Resilient infrastructure research has produced a myriad of conflicting definitions and analytic frameworks, highlighting the difficulty of creating a foundational theory that informs disciplines as diverse as business, engineering, ecology, and disaster risk reduction. Nevertheless, there is growing agreement that resilience is a desirable property for infrastructure systems – i.e., that more resilience is always better. Unfortunately, this view ignore that the fact that a single concept of resilience is insufficient to ensure effective performance under diverse and volatile stresses. Scholarship in resilience engineering has identified at least four irreducible resilience concepts, including: rebound, robustness, graceful extensibility, and sustained adaptability.

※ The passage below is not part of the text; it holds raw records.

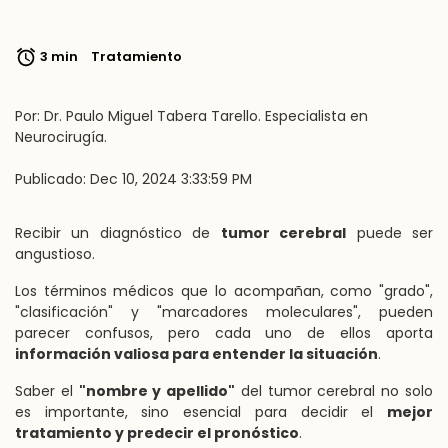
3 min
Tratamiento
Por: Dr. Paulo Miguel Tabera Tarello. Especialista en
Neurocirugía.
Publicado: Dec 10, 2024 3:33:59 PM
Recibir un diagnóstico de
tumor cerebral
puede ser
angustioso.
Los términos médicos que lo acompañan, como "grado",
"clasificación" y "marcadores moleculares", pueden
parecer confusos, pero cada uno de ellos aporta
información valiosa para entender la situación
.
Saber el
"nombre y apellido"
del tumor cerebral no solo
es importante, sino esencial para decidir el
mejor
tratamiento y predecir el pronóstico
.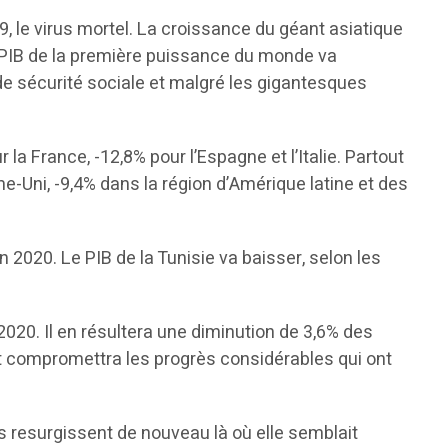
, le virus mortel. La croissance du géant asiatique
 PIB de la première puissance du monde va
 de sécurité sociale et malgré les gigantesques
la France, -12,8% pour l’Espagne et l’Italie. Partout
e-Uni, -9,4% dans la région d’Amérique latine et des
2020. Le PIB de la Tunisie va baisser, selon les
20. Il en résultera une diminution de 3,6% des
et compromettra les progrès considérables qui ont
rs resurgissent de nouveau là où elle semblait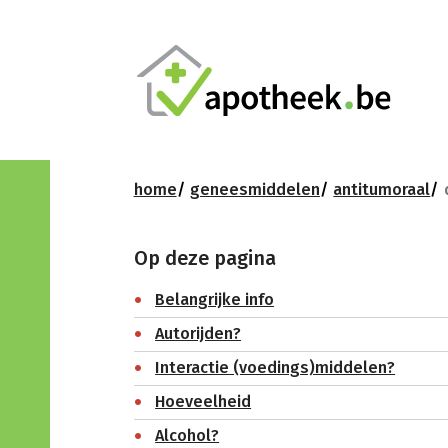
home
geneesmiddelen
antitumoraal
Op deze pagina
Belangrijke info
Autorijden?
Interactie (voedings)middelen?
Hoeveelheid
Alcohol?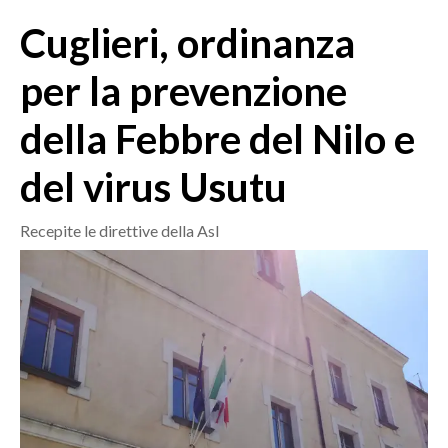
MEDIO CAMPIDANO
Cuglieri, ordinanza
ORISTANO E PROVINCIA
SASSARI E PROVINCIA
per la prevenzione
GALLURA
della Febbre del Nilo e
NUORO E PROVINCIA
OGLIASTRA
del virus Usutu
AGENDA
Recepite le direttive della Asl
CRONACA
ITALIA
MONDO
POLITICA
ECONOMIA
SERVIZI ALLE IMPRESE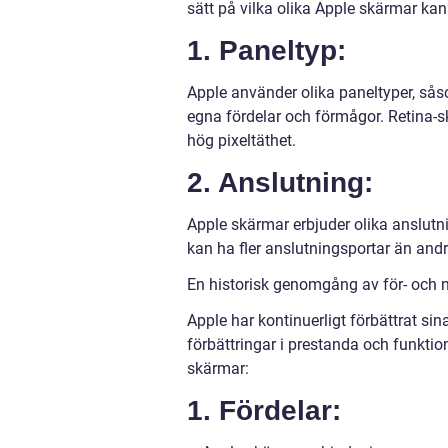
sätt på vilka olika Apple skärmar kan
1. Paneltyp:
Apple använder olika paneltyper, sås
egna fördelar och förmågor. Retina-s
hög pixeltäthet.
2. Anslutning:
Apple skärmar erbjuder olika anslutn
kan ha fler anslutningsportar än andra,
En historisk genomgång av för- och 
Apple har kontinuerligt förbättrat sin
förbättringar i prestanda och funktio
skärmar:
1. Fördelar: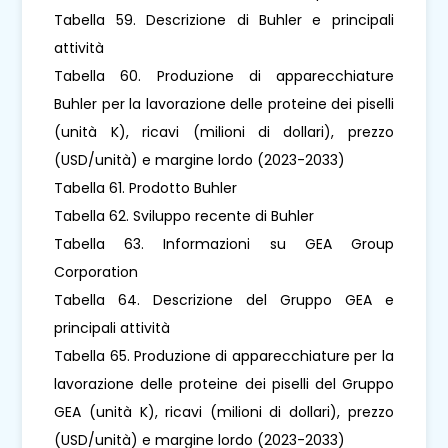
Tabella 59. Descrizione di Buhler e principali
attività
Tabella 60. Produzione di apparecchiature
Buhler per la lavorazione delle proteine ​​dei piselli
(unità K), ricavi (milioni di dollari), prezzo
(USD/unità) e margine lordo (2023-2033)
Tabella 61. Prodotto Buhler
Tabella 62. Sviluppo recente di Buhler
Tabella 63. Informazioni su GEA Group
Corporation
Tabella 64. Descrizione del Gruppo GEA e
principali attività
Tabella 65. Produzione di apparecchiature per la
lavorazione delle proteine ​​dei piselli del Gruppo
GEA (unità K), ricavi (milioni di dollari), prezzo
(USD/unità) e margine lordo (2023-2033)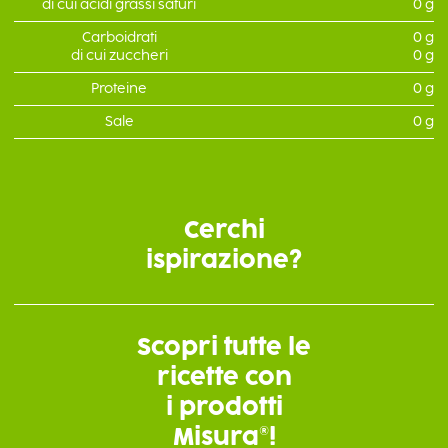
di cui acidi grassi saturi
0 g
Carboidrati
0 g
di cui zuccheri
0 g
Proteine
0 g
Sale
0 g
Cerchi
ispirazione?
Scopri tutte le
ricette con
i prodotti
Misura®!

In this paper, we clarify the meaning of the word resilience and its use, explain the advantages of the pluralistic approach to advancing resilience theory, and clarify two of the four conceptual understandings: robustness and graceful extensibility. Furthermore, we draw upon examples in electric power, transportation, and water systems that illustrate positive and negative cases of resilience in infrastructure management and crisis response. The following conclusions result:
1. Robustness and graceful extensibility are different strategies for resilience that draw upon different system characteristics.
2. Neither robustness nor extensibility can prevent all hazards.
3. While systems can perform both strategies simultaneously, their drawbacks are different.
Robust infrastructure systems fail when policies and procedures become stale, or when faced with overwhelming surprise. Extensible systems fail when a lack of coordination or exhaustion of resources results from decompensation. Consequently, resilience is found neither only in robustness, nor only in extensibility, but in the capacity apply both and switch between them at will.